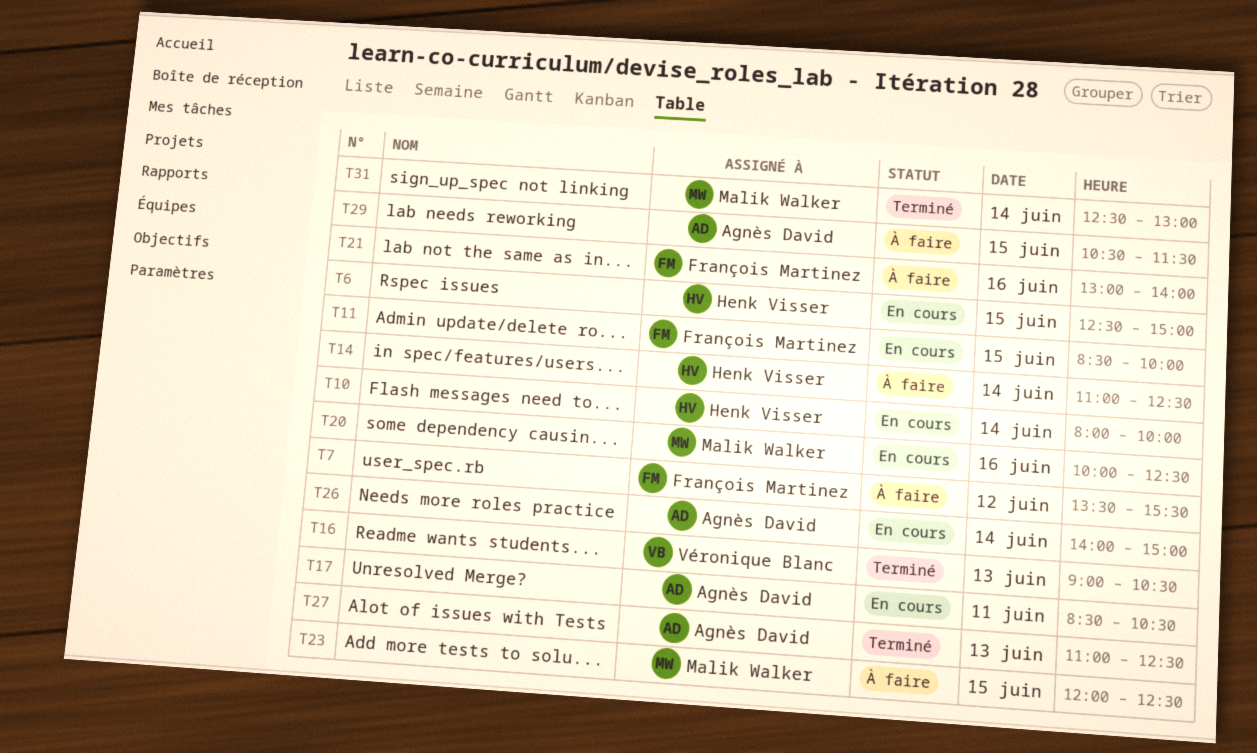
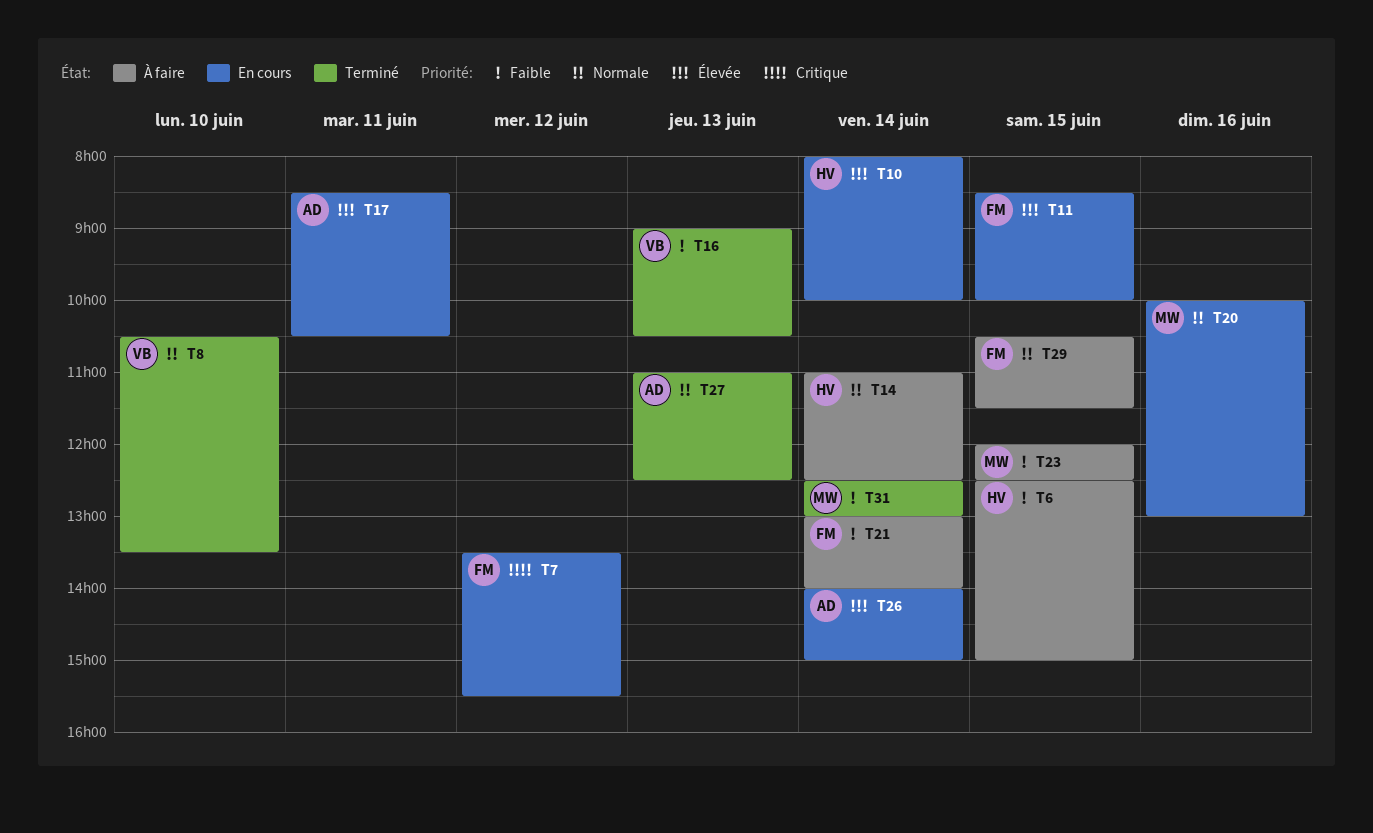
T6, status: En cours -> À faire
T7, status: À faire -> En cours
T8: none -> present
T20, ends: 12:30 -> 13:00
T21, day: Jun 16 -> Jun 14
T29, owner: Agnès David -> François Martinez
=====
§ **Task to carry out**
Transcribe, without alteration, the line that contains "T8: none -> present" together with all lines after it in the listing above.

§ **Result**
T8: none -> present
T20, ends: 12:30 -> 13:00
T21, day: Jun 16 -> Jun 14
T29, owner: Agnès David -> François Martinez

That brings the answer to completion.